City UpdateRule of LawTop Stories

Residents: Security operatives harassing, treating Nigerians living in Jibia like Nigeriens

Some residents of Magamar Jibia community, located within the Nigeria-Niger border of Katsina, have accused security personnel of treating them like Nigeriens.

The people made the allegation in an interview on Tuesday.

They claimed that their rights were being violated daily by unidentified officials of the Nigeria Customs Service.

According to Dayyabu Muhammad, the security operatives on the Katsina-Jibia road always go after them whenever they move with grains bought from Katsina.

“Whenever we buy grains, especially maize, security operatives, especially men of the NCS, always block us on our way to our communities around the border area. In most cases, I spend not less than N12,000 extra before reaching home whenever I am conveying goods bought for consumption.

“These security operatives have almost 37 checkpoints from Katsina to Jibia, which is not more than 47 kilometres. At each checkpoint, they extort money from us,” Mr Muhammad alleged.

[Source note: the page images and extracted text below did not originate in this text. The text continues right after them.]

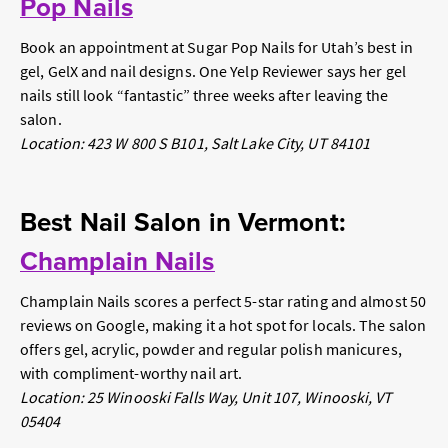
Pop Nails
Book an appointment at Sugar Pop Nails for Utah’s best in
gel, GelX and nail designs. One Yelp Reviewer says her gel
nails still look “fantastic” three weeks after leaving the
salon.
Location: 423 W 800 S B101, Salt Lake City, UT 84101
Best Nail Salon in Vermont:
Champlain Nails
Champlain Nails scores a perfect 5-star rating and almost 50
reviews on Google, making it a hot spot for locals. The salon
offers gel, acrylic, powder and regular polish manicures,
with compliment-worthy nail art.
Location: 25 Winooski Falls Way, Unit 107, Winooski, VT
05404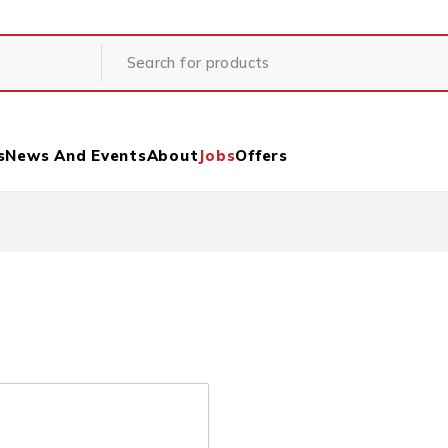
s
News And Events
About
Jobs
Offers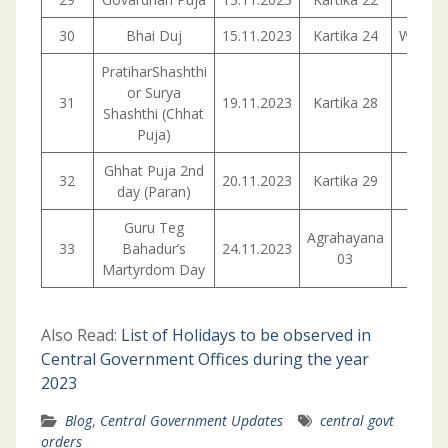
30
Bhai Duj
15.11.2023
Kartika 24
Wedne
PratiharShashthi
or Surya
31
19.11.2023
Kartika 28
Sund
Shashthi (Chhat
Puja)
Ghhat Puja 2nd
32
20.11.2023
Kartika 29
Mond
day (Paran)
Guru Teg
Agrahayana
33
Bahadur’s
24.11.2023
Frid
03
Martyrdom Day
Also Read:
List of Holidays to be observed in
Central Government Offices during the year
2023
Blog
,
Central Government Updates
central govt
orders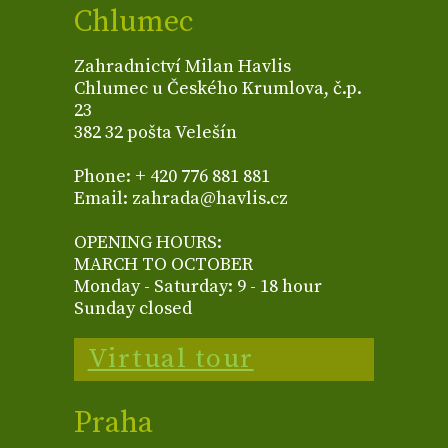
Chlumec
Zahradnictví Milan Havlis
Chlumec u Českého Krumlova, č.p.
23
382 32 pošta Velešín
Phone: + 420 776 881 881
Email: zahrada@havlis.cz
OPENING HOURS:
MARCH TO OCTOBER
Monday - Saturday: 9 - 18 hour
Sunday closed
Virtual tour
Praha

The Jibia resident added, “As Nigerians, we cannot buy food items from the city and take them to our family without being harassed.”

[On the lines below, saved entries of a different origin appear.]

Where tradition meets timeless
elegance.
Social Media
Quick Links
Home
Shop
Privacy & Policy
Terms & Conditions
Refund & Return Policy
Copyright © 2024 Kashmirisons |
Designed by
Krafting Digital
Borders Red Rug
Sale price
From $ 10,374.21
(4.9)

Mr Muhammad also regretted the constant attacks by bandits who had made life “unbearable” for them.

Another resident, Abdullahi Musa, alleged that the security operatives in the area were not protecting them against bandits.

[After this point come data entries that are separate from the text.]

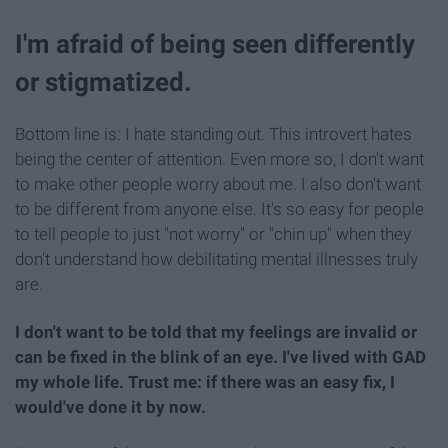
I'm afraid of being seen differently
or stigmatized.
Bottom line is: I hate standing out. This introvert hates
being the center of attention. Even more so, I don't want
to make other people worry about me. I also don't want
to be different from anyone else. It's so easy for people
to tell people to just "not worry" or "chin up" when they
don't understand how debilitating mental illnesses truly
are.
I don't want to be told that my feelings are invalid or
can be fixed in the blink of an eye. I've lived with GAD
my whole life. Trust me: if there was an easy fix, I
would've done it by now.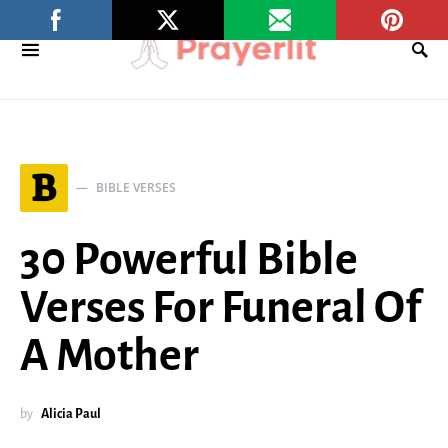
B
BIBLE VERSES
30 Powerful Bible
Verses For Funeral Of
A Mother
by
Alicia Paul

“When bandits attack, they hardly come at the right time,” Mr Musa claimed. “In spite of the numerous checkpoints, the bandits find their way to come and attack us.”

Mr Musa noted that the uniformed men know all the illegal routes.

“These are the places they should block, not the road,” he said.

Mr Musa regretted the border closure and declared that he had over N2 million before the closure, “but since the closure, things have gone so bad.”

Mr Musa explained that the hardship facing the community was due to the border closure which caused a lull in the economy of the area.

“The situation is worsened by the fact that 90 per cent of our farmers no longer farm because of insecurity. We are starving; there is hunger,” Mr Musa lamented. “Our politicians are not helping matters; they only come to us when they need our votes. We hardly see them after the election.”

A spare parts dealer in the area, Abubakar Muhammad, said he closed his business because of the lack of patronage.

“Most of my customers come from Niger Republic and other communities around, but the insecurity has hindered them from coming,” said Mr Muhammad.

The residents appealed to government at all levels, security agencies and politicians to come to their aid and find a lasting solution to the security problems in the area.

Reacting to the allegations, customs spokesman in Katsina, Tahir Balarabe, advised the residents to report any officer demanding money from them.

Mr Balarabe said, “The command has been doing its best to sanitise its operations. We are always ready to deal with any of its operatives found wanting.”